DATA PROVIDED:
--- --- ---

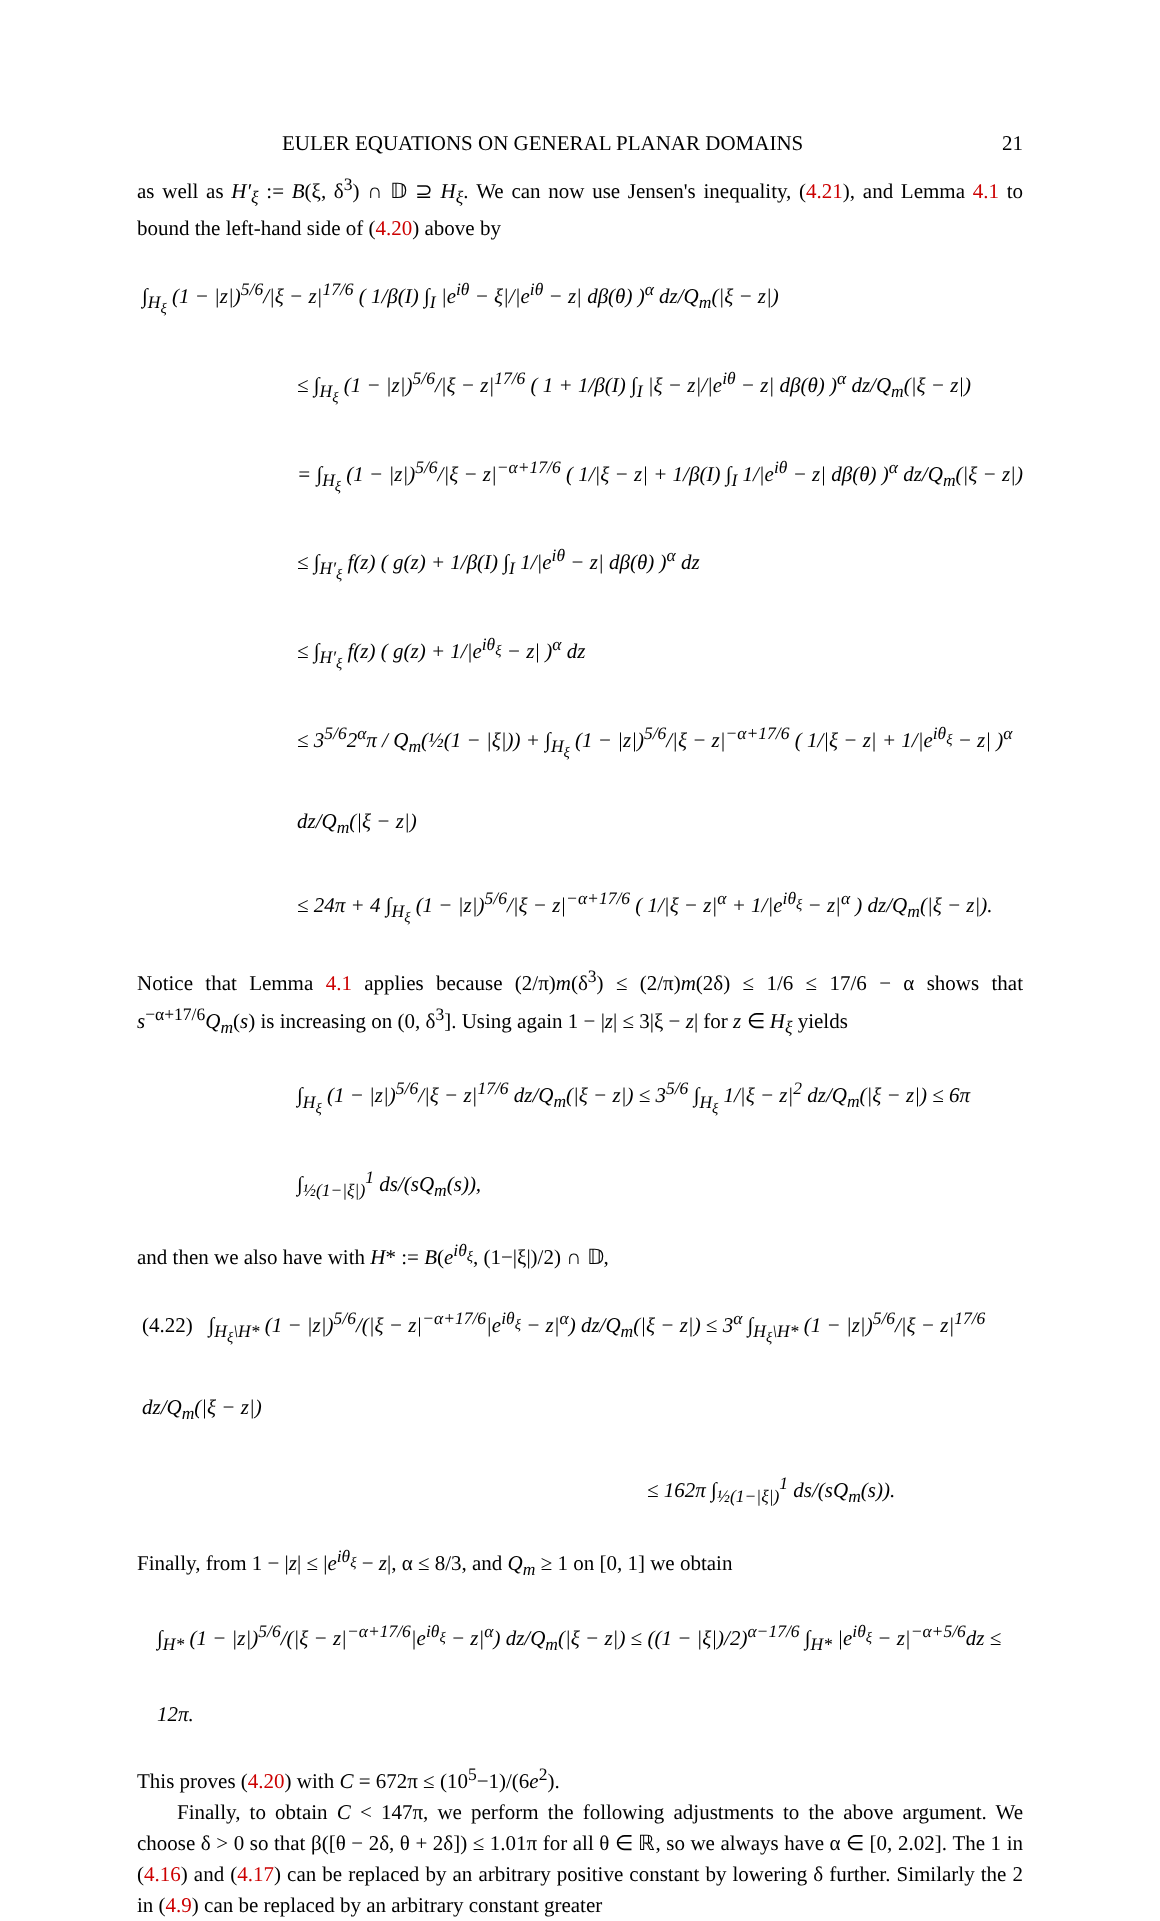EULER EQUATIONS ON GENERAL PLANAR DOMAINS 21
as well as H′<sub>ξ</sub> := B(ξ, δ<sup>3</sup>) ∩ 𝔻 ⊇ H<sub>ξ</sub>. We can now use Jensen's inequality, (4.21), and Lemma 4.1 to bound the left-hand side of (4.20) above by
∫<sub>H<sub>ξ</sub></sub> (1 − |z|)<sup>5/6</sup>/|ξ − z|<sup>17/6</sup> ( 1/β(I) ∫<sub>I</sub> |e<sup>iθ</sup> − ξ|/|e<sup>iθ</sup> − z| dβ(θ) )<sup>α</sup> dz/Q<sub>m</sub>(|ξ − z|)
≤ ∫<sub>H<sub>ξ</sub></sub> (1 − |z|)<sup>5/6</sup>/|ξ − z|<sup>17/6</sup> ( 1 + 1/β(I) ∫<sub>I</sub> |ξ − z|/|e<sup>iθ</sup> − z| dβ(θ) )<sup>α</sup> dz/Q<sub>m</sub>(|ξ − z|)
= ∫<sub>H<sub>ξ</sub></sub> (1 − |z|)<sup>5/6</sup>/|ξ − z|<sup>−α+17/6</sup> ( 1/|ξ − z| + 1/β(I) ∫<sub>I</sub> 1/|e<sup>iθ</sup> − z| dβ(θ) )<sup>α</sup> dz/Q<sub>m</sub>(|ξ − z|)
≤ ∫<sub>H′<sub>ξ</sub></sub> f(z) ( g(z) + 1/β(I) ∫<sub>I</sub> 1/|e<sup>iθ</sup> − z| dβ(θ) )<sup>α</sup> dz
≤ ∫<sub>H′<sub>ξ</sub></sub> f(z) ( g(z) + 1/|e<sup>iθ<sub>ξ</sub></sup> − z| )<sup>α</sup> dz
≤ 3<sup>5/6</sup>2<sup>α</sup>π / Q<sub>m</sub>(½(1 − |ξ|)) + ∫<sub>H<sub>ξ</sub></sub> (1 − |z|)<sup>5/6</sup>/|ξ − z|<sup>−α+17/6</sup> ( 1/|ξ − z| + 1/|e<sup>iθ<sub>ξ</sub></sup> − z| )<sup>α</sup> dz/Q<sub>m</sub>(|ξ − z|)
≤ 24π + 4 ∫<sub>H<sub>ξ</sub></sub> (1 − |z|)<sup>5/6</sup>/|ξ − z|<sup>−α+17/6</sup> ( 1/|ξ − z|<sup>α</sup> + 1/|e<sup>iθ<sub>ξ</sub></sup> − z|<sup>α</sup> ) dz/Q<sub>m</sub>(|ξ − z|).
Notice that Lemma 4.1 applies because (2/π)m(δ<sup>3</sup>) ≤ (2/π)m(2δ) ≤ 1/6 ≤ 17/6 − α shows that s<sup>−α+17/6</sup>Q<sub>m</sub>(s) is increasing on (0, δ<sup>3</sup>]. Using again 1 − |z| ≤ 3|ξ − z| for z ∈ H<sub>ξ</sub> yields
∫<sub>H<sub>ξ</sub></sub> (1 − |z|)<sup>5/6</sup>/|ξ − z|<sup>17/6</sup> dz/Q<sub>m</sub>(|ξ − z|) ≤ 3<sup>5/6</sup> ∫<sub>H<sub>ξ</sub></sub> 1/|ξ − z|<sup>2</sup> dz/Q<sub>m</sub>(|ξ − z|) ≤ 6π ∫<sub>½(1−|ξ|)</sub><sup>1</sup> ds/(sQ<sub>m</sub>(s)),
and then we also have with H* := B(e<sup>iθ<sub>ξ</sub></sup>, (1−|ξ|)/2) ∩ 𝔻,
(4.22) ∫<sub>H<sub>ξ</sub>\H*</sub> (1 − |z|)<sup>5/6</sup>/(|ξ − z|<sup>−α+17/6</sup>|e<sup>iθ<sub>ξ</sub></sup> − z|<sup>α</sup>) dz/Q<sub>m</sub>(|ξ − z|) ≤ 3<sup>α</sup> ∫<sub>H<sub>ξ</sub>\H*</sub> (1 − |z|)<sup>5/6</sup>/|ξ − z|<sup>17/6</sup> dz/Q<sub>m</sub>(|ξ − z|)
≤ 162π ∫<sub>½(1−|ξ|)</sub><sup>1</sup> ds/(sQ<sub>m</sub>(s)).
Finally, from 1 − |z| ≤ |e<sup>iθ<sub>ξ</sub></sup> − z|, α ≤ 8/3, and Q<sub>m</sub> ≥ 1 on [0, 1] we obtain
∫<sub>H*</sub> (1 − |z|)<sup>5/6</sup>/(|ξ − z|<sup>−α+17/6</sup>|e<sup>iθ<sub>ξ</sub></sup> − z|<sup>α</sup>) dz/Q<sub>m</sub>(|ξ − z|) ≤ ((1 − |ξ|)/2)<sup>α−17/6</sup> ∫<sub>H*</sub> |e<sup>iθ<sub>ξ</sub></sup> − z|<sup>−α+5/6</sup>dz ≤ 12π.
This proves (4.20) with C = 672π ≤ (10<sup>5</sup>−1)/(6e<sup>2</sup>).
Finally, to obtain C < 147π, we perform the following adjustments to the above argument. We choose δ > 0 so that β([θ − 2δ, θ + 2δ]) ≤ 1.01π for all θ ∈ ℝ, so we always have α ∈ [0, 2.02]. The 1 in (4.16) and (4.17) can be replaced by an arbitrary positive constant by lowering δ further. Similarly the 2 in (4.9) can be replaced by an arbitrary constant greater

--- --- ---

WHAT THE TASK REQUIRES:
Using the data above, transcribe the lines that run from the line with "Notice that Lemma" to the line with "and then we", both ends kept, and output nothing else.

RESPONSE TO THE TASK:
Notice that Lemma 4.1 applies because (2/π)m(δ<sup>3</sup>) ≤ (2/π)m(2δ) ≤ 1/6 ≤ 17/6 − α shows that s<sup>−α+17/6</sup>Q<sub>m</sub>(s) is increasing on (0, δ<sup>3</sup>]. Using again 1 − |z| ≤ 3|ξ − z| for z ∈ H<sub>ξ</sub> yields
∫<sub>H<sub>ξ</sub></sub> (1 − |z|)<sup>5/6</sup>/|ξ − z|<sup>17/6</sup> dz/Q<sub>m</sub>(|ξ − z|) ≤ 3<sup>5/6</sup> ∫<sub>H<sub>ξ</sub></sub> 1/|ξ − z|<sup>2</sup> dz/Q<sub>m</sub>(|ξ − z|) ≤ 6π ∫<sub>½(1−|ξ|)</sub><sup>1</sup> ds/(sQ<sub>m</sub>(s)),
and then we also have with H* := B(e<sup>iθ<sub>ξ</sub></sup>, (1−|ξ|)/2) ∩ 𝔻,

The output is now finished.